Input: ([[1, 2], [3, 3, 3]], 3)
Expected Output: {'simple_bp': True, 'long_run_rle': True, 'alternating_switch': False, 'has_int_min': False, 'has_int_max': False, 'has_negative': False, 'empty_input': False, 'complete': False}
Explanation: The suite has BP-only and RLE-only cases, but no empty case, no boundary values, and no single sequence that switches strategies.
Input: ([[]], 3)
Expected Output: {'simple_bp': False, 'long_run_rle': False, 'alternating_switch': False, 'has_int_min': False, 'has_int_max': False, 'has_negative': False, 'empty_input': True, 'complete': False}
Explanation: Edge case: only the empty-input requirement is satisfied.
Input: ([[-1, -2], [4, 4, 4, 5, 6, 6, 6], [2147483647]], 3)
Expected Output: {'simple_bp': True, 'long_run_rle': True, 'alternating_switch': True, 'has_int_min': False, 'has_int_max': True, 'has_negative': True, 'empty_input': False, 'complete': False}
Explanation: This suite is close, but it still misses INT_MIN and an empty test.
Input: ([[], [1, 2], [3, 3, 3], [2147483647, -2147483648, -1]], 3)
Expected Output: {'simple_bp': True, 'long_run_rle': True, 'alternating_switch': False, 'has_int_min': True, 'has_int_max': True, 'has_negative': True, 'empty_input': True, 'complete': False}
Explanation: Even with all other categories present, alternating_switch is still missing because no single sequence uses both block types.
Solution
def solution(test_sequences, rle_min_run=3):
INT_MIN = -2147483648
INT_MAX = 2147483647
def analyze_sequence(seq):
has_r = False
has_b = False
i = 0
n = len(seq)
while i < n:
j = i + 1
while j < n and seq[j] == seq[i]:
j += 1
if j - i >= rle_min_run:
has_r = True
else:
has_b = True
i = j
return has_r, has_b
summary = {
'simple_bp': False,
'long_run_rle': False,
'alternating_switch': False,
'has_int_min': False,
'has_int_max': False,
'has_negative': False,
'empty_input': False,
'complete': False,
}
for seq in test_sequences:
if not seq:
summary['empty_input'] = True
if any(v == INT_MIN for v in seq):
summary['has_int_min'] = True
if any(v == INT_MAX for v in seq):
summary['has_int_max'] = True
if any(v < 0 for v in seq):
summary['has_negative'] = True
has_r, has_b = analyze_sequence(seq)
if seq and not has_r:
summary['simple_bp'] = True
if has_r:
summary['long_run_rle'] = True
if has_r and has_b:
summary['alternating_switch'] = True
summary['complete'] = all([
summary['simple_bp'],
summary['long_run_rle'],
summary['alternating_switch'],
summary['has_int_min'],
summary['has_int_max'],
summary['has_negative'],
summary['empty_input'],
])

ABOUT THIS TASK
Please copy the coverage checker above word for word, from "Input: ([[]], 3)" to "6], [2147483647]], 3)". The entries that follow come from a different source than the coverage checker above.

EXERCISE DATA
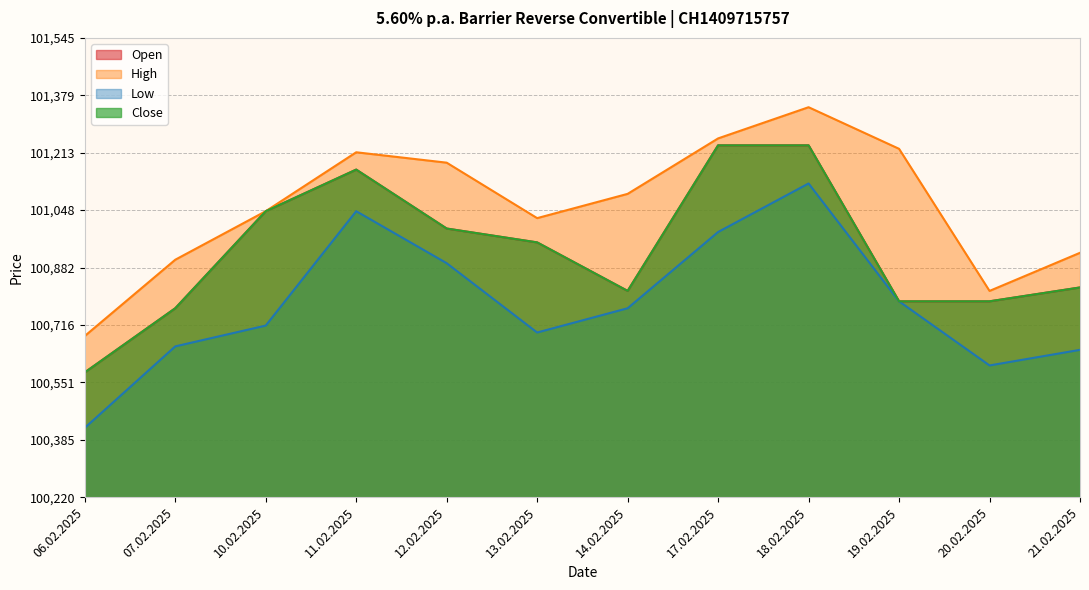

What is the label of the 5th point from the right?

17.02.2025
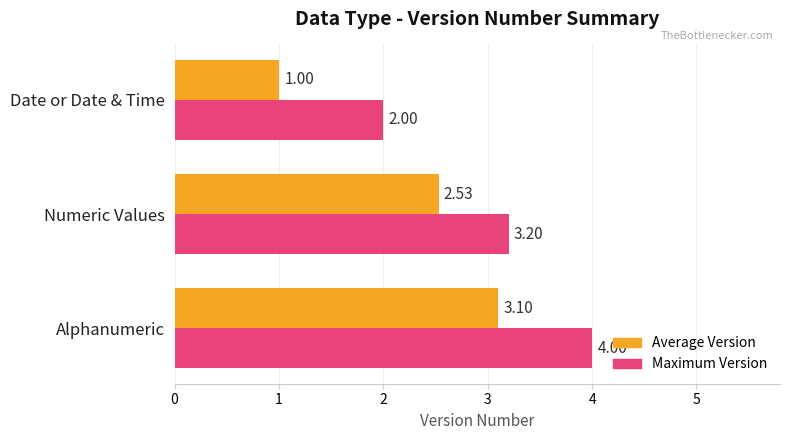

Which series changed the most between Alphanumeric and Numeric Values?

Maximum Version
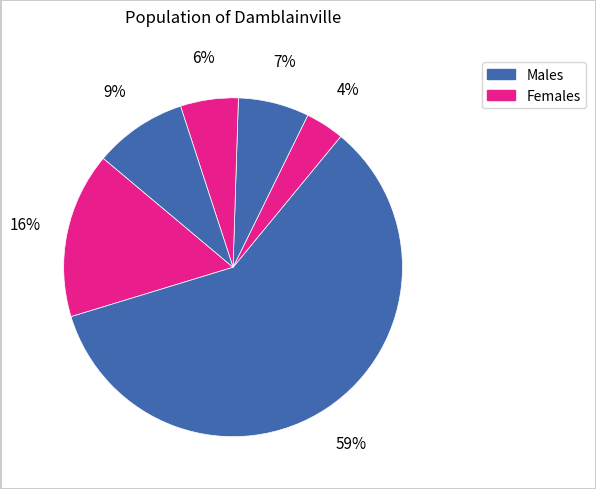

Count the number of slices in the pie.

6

RESULT FOR THIS EXERCISE
Input: ([[]], 3)
Expected Output: {'simple_bp': False, 'long_run_rle': False, 'alternating_switch': False, 'has_int_min': False, 'has_int_max': False, 'has_negative': False, 'empty_input': True, 'complete': False}
Explanation: Edge case: only the empty-input requirement is satisfied.
Input: ([[-1, -2], [4, 4, 4, 5, 6, 6, 6], [2147483647]], 3)